EXERCISE BRIEF :: Copy the following data exactly and drop the pictures.

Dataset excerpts
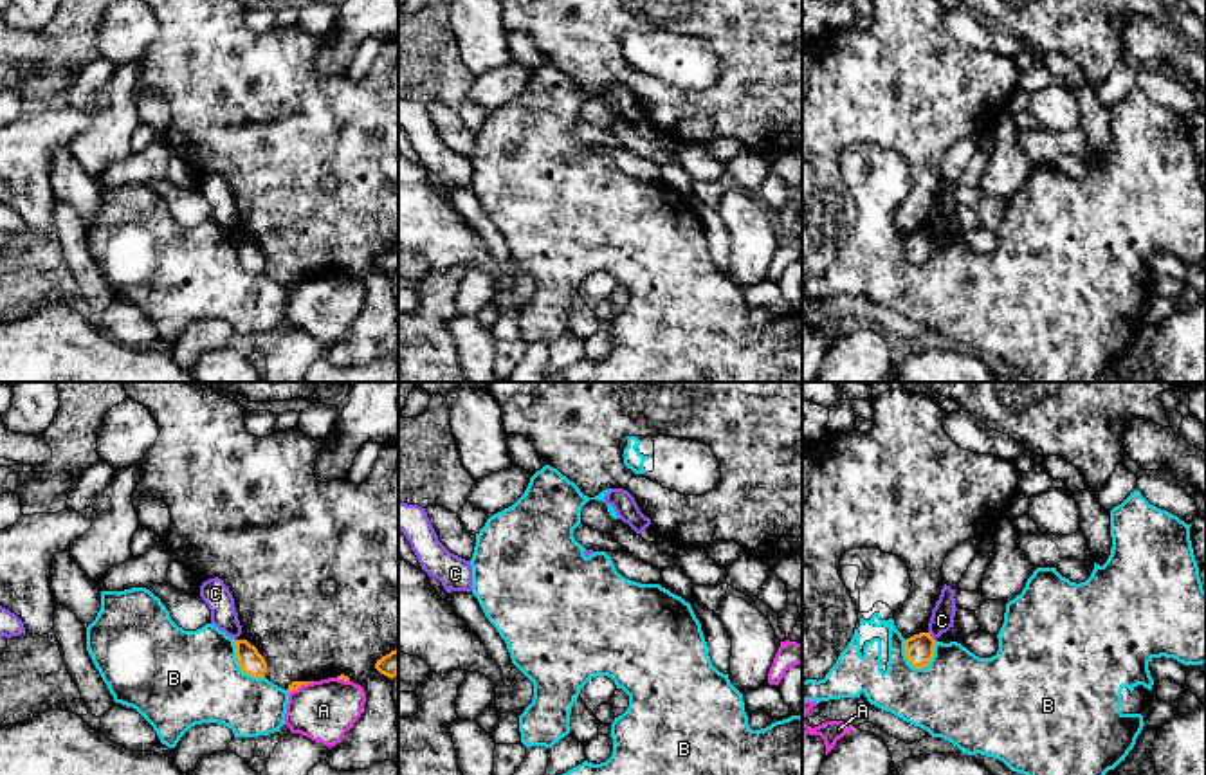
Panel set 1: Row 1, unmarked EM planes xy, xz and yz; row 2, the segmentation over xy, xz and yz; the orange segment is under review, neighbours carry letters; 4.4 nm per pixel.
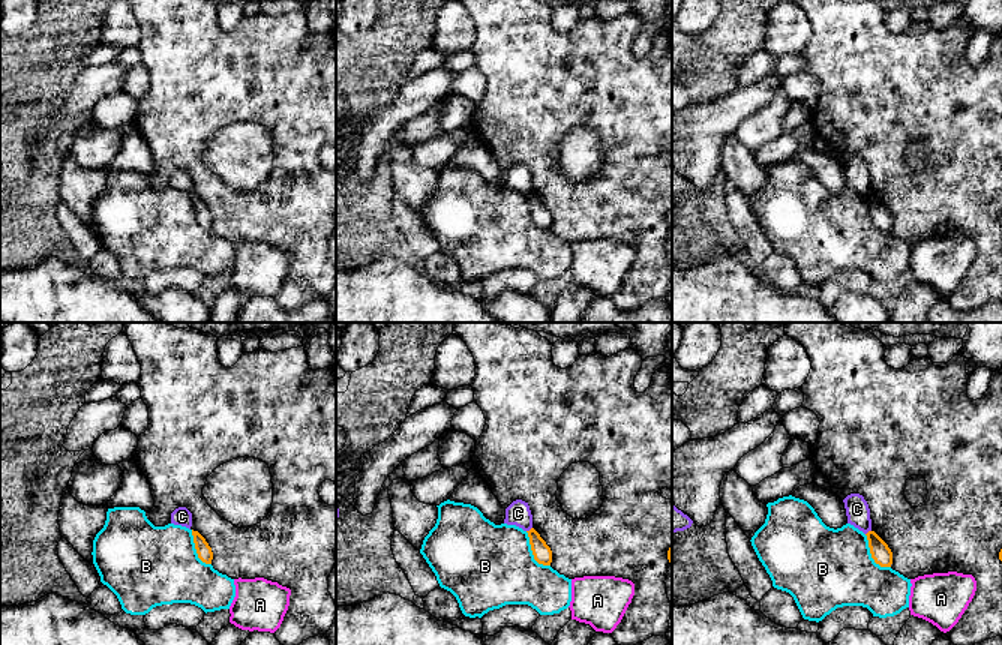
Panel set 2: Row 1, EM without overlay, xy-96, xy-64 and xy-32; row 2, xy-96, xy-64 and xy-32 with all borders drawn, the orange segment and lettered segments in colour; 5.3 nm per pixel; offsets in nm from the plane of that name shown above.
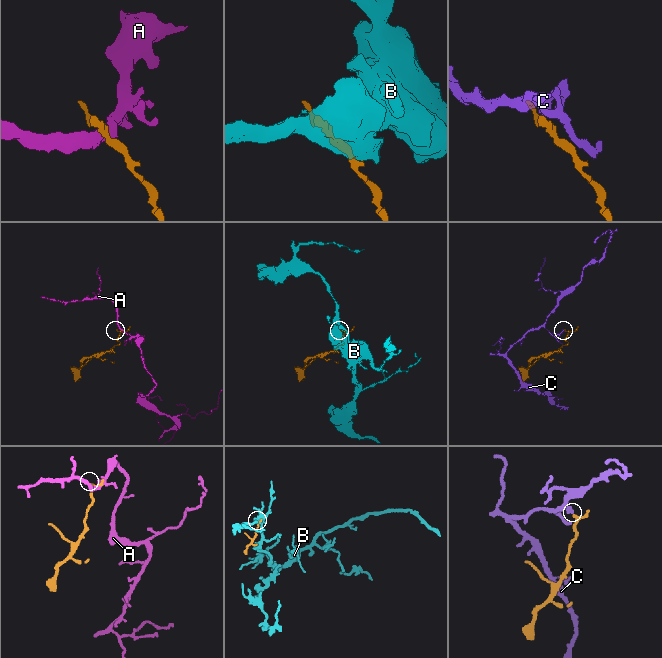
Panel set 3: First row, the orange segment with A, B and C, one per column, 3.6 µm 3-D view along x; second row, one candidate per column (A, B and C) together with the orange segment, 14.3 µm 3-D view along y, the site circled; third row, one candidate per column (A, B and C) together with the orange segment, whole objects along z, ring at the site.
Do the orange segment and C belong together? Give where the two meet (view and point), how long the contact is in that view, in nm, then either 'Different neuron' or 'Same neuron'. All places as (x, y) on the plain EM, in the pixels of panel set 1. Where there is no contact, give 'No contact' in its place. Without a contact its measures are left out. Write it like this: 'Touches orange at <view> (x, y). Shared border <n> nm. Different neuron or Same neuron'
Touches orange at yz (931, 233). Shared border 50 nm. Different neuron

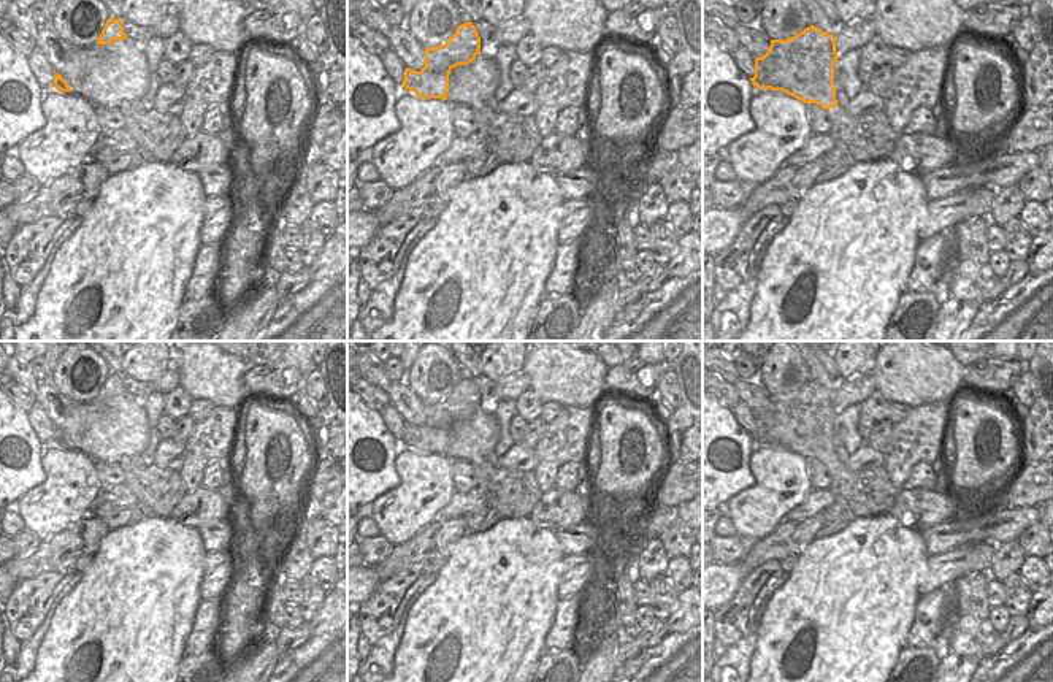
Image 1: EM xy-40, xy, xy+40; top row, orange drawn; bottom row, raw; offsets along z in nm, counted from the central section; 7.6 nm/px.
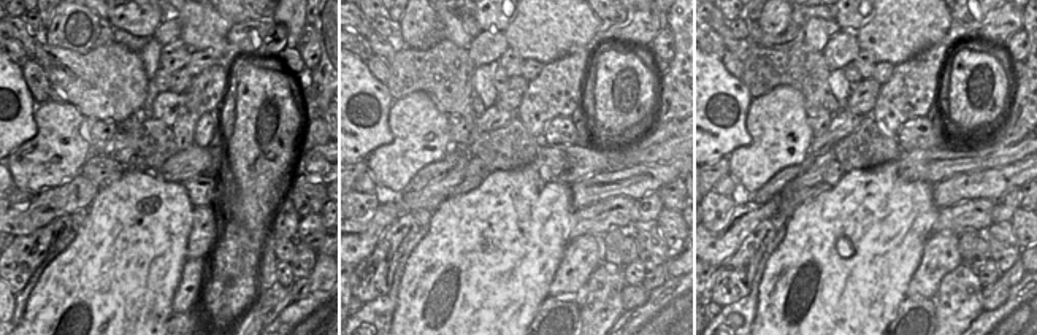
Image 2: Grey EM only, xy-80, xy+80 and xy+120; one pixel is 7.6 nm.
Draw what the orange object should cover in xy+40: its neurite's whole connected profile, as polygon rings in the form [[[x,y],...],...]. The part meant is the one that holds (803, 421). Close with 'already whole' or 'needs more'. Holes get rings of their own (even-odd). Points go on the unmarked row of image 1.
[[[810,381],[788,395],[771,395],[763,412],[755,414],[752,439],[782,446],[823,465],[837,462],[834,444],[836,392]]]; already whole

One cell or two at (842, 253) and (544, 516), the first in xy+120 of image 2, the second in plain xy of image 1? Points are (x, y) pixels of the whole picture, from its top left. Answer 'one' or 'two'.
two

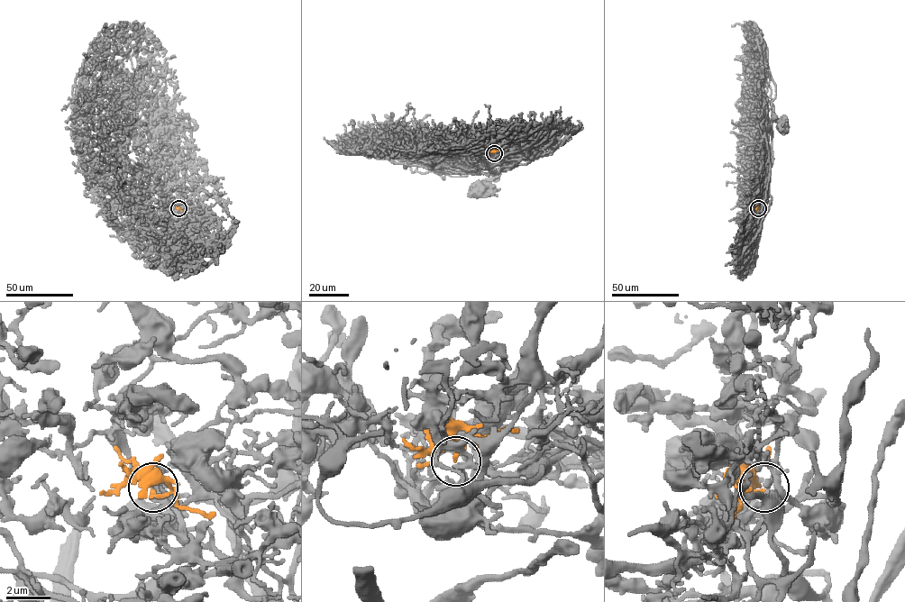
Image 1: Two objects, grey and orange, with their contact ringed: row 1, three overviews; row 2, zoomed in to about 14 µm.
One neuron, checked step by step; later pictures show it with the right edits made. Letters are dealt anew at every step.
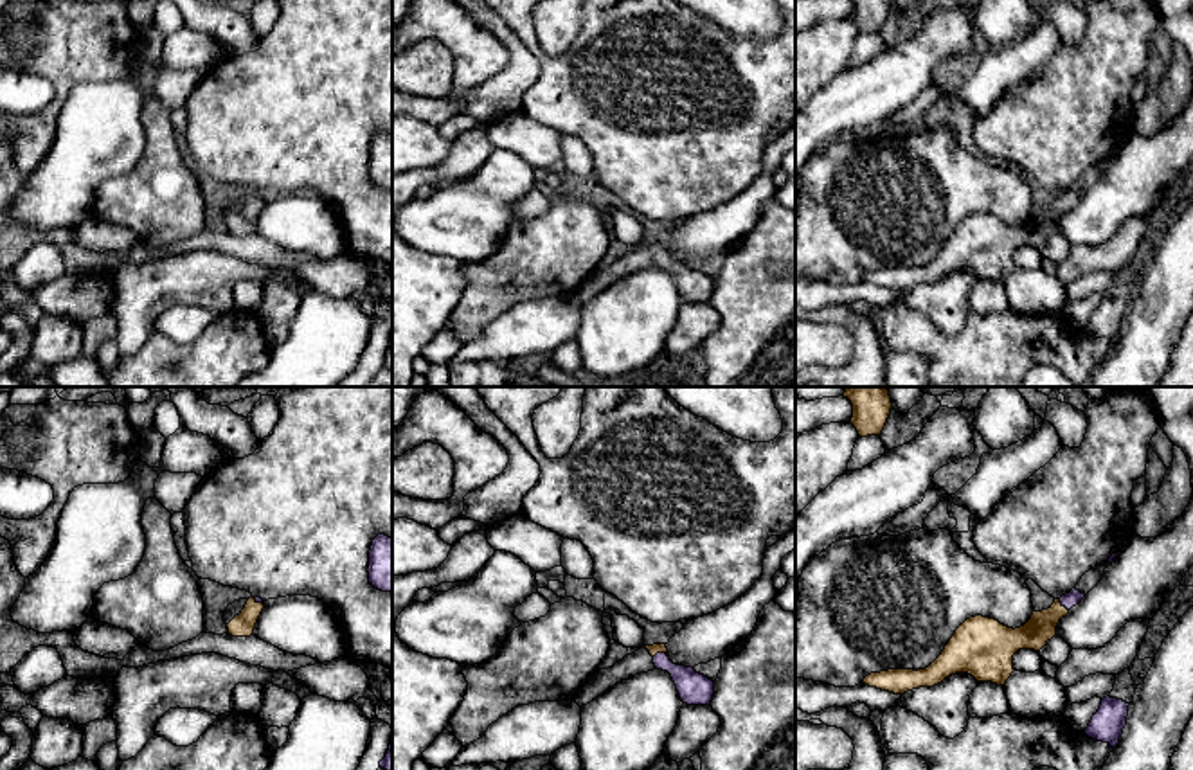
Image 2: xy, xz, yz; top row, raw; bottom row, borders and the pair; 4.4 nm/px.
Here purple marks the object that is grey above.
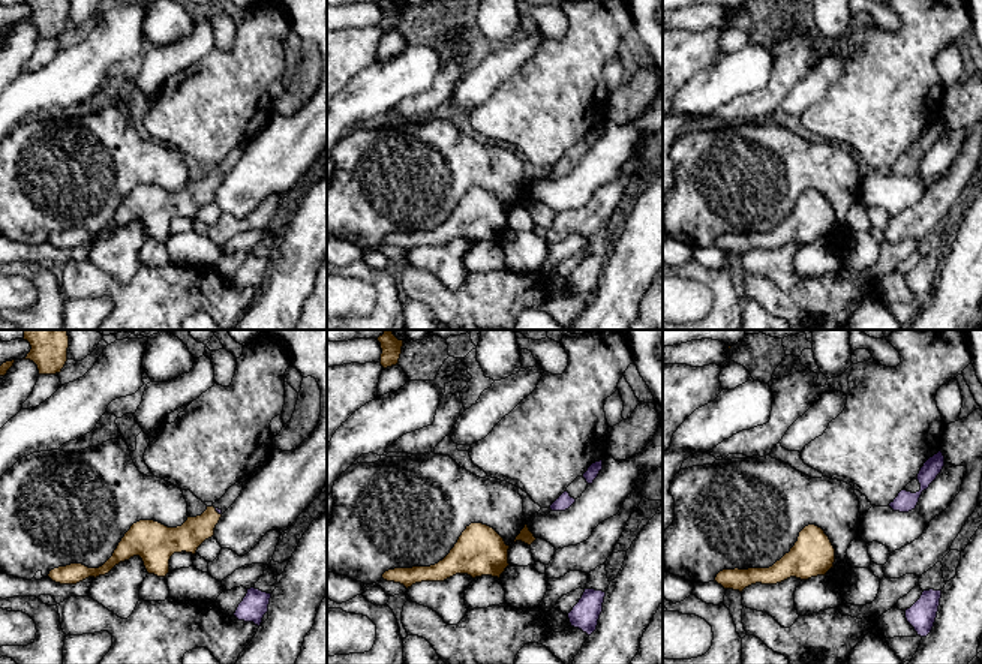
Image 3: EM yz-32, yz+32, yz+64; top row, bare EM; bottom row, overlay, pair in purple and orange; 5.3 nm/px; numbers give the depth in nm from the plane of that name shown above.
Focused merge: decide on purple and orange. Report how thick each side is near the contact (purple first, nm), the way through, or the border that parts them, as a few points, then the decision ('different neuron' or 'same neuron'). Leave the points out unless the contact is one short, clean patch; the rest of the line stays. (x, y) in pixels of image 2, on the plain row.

RESULT BELOW ::
Panel set 1: Row 1, unmarked EM planes xy, xz and yz; row 2, the segmentation over xy, xz and yz; the orange segment is under review, neighbours carry letters; 4.4 nm per pixel.
Panel set 2: Row 1, EM without overlay, xy-96, xy-64 and xy-32; row 2, xy-96, xy-64 and xy-32 with all borders drawn, the orange segment and lettered segments in colour; 5.3 nm per pixel; offsets in nm from the plane of that name shown above.
Panel set 3: First row, the orange segment with A, B and C, one per column, 3.6 µm 3-D view along x; second row, one candidate per column (A, B and C) together with the orange segment, 14.3 µm 3-D view along y, the site circled; third row, one candidate per column (A, B and C) together with the orange segment, whole objects along z, ring at the site.
Do the orange segment and C belong together? Give where the two meet (view and point), how long the contact is in that view, in nm, then either 'Different neuron' or 'Same neuron'. All places as (x, y) on the plain EM, in the pixels of panel set 1. Where there is no contact, give 'No contact' in its place. Without a contact its measures are left out. Write it like this: 'Touches orange at <view> (x, y). Shared border <n> nm. Different neuron or Same neuron'
Touches orange at yz (931, 233). Shared border 50 nm. Different neuron

Image 1: EM xy-40, xy, xy+40; top row, orange drawn; bottom row, raw; offsets along z in nm, counted from the central section; 7.6 nm/px.
Image 2: Grey EM only, xy-80, xy+80 and xy+120; one pixel is 7.6 nm.
Draw what the orange object should cover in xy+40: its neurite's whole connected profile, as polygon rings in the form [[[x,y],...],...]. The part meant is the one that holds (803, 421). Close with 'already whole' or 'needs more'. Holes get rings of their own (even-odd). Points go on the unmarked row of image 1.
[[[810,381],[788,395],[771,395],[763,412],[755,414],[752,439],[782,446],[823,465],[837,462],[834,444],[836,392]]]; already whole

One cell or two at (842, 253) and (544, 516), the first in xy+120 of image 2, the second in plain xy of image 1? Points are (x, y) pixels of the whole picture, from its top left. Answer 'one' or 'two'.
two

Image 1: Two objects, grey and orange, with their contact ringed: row 1, three overviews; row 2, zoomed in to about 14 µm.
One neuron, checked step by step; later pictures show it with the right edits made. Letters are dealt anew at every step.
Image 2: xy, xz, yz; top row, raw; bottom row, borders and the pair; 4.4 nm/px.
Here purple marks the object that is grey above.
Image 3: EM yz-32, yz+32, yz+64; top row, bare EM; bottom row, overlay, pair in purple and orange; 5.3 nm/px; numbers give the depth in nm from the plane of that name shown above.
Focused merge: decide on purple and orange. Report how thick each side is near the contact (purple first, nm), the way through, or the border that parts them, as a few points, then the decision ('different neuron' or 'same neuron'). Leave the points out unless the contact is one short, clean patch; the rest of the line stays. (x, y) in pixels of image 2, on the plain row.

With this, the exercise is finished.